How Does Ping Work? A Step-by-Step Walkthrough of ICMP and ARP
This article explains the Ping utility’s operation by detailing how ICMP echo requests travel through the network stack, how ARP resolves MAC addresses, and how routers and switches forward packets, using a concrete PC‑to‑PC example to illustrate each step.
Preface
Ping is a common method for diagnosing device accessibility failures. It uses the Internet Control Message Protocol (ICMP) to determine:
Whether the remote device is reachable.
Whether packets are lost when accessing the remote device.
The round‑trip latency between the local and remote devices.
Ping Principle
Now an example illustrates the Ping implementation process.
As shown, PC1 wants to ping PC2, i.e., Ping 11.1.1.2.
PC1's Ping program generates an ICMP request packet.
If PC1 cannot find the next hop, it lacks the next hop IP and MAC address, so the Ethernet frame cannot be encapsulated and the ping fails.
If PC1 finds the next hop IP but not its MAC address, PC1 sends an ARP broadcast request.
The ICMP packet is passed down to the IP layer, where an IP header containing source and destination IP addresses is added. During this, the IP layer determines that the source and destination IPs are in different subnets.
The ICMP packet continues down to the link layer to be encapsulated in an Ethernet frame, but the destination MAC is unknown, so encapsulation is pending.
Because the IPs are in different subnets, PC1 looks up its FIB table to find its next hop.
The next hop (Switch port a 10.1.1.2/24) receives the request, recognizes the IP as its own, and replies with a unicast ARP response containing its MAC address.
PC1 receives the ARP response, obtains the next hop MAC, encapsulates the Ethernet frame, and sends the packet to the Switch. PC1 also writes its IP‑to‑MAC mapping into the ARP request, which the Switch stores in its ARP cache for future communication.

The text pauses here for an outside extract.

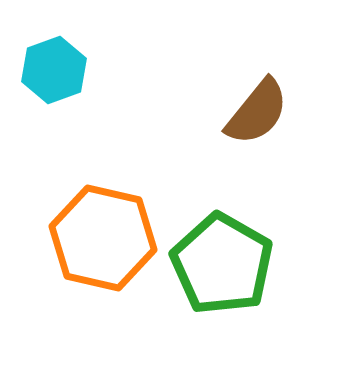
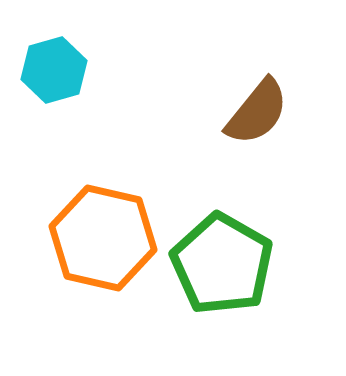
cyan hexagon: rotated 4 degrees clockwise
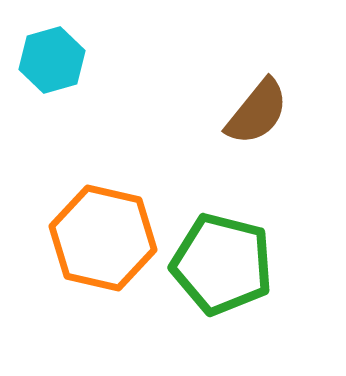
cyan hexagon: moved 2 px left, 10 px up
green pentagon: rotated 16 degrees counterclockwise
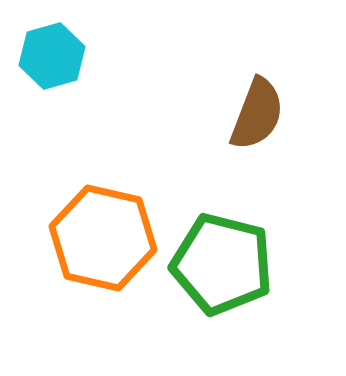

Switch receives the packet, strips the Ethernet header, passes it to the IP layer, sees that the destination IP 11.1.1.2/24 is not its own, looks up its routing table, and forwards the packet after performing another ARP broadcast to resolve the destination MAC.
PC2 receives the request, sees the IP as its own, and replies with a unicast ARP response containing its MAC address, also recording the Switch’s IP‑to‑MAC mapping in its ARP cache.
Switch now has PC2’s MAC address, encapsulates the Ethernet frame, and forwards the packet to PC2.
PC2 strips the Ethernet and IP headers, identifies the ICMP echo request, and sends an ICMP echo reply to PC1. The source IP becomes 11.1.1.2/24 and the destination IP becomes 10.1.1.1/24. Because the IPs are in different subnets, PC2 looks up its FIB, finds the next hop Switch port b 11.1.1.1/24, and uses its ARP cache (already containing the Switch’s MAC) to encapsulate and send the reply.
Switch forwards the reply to PC1 using its ARP cache without sending a new ARP request.
PC1 receives the reply, strips the layers, obtains the ICMP echo reply, and confirms that the ping is successful.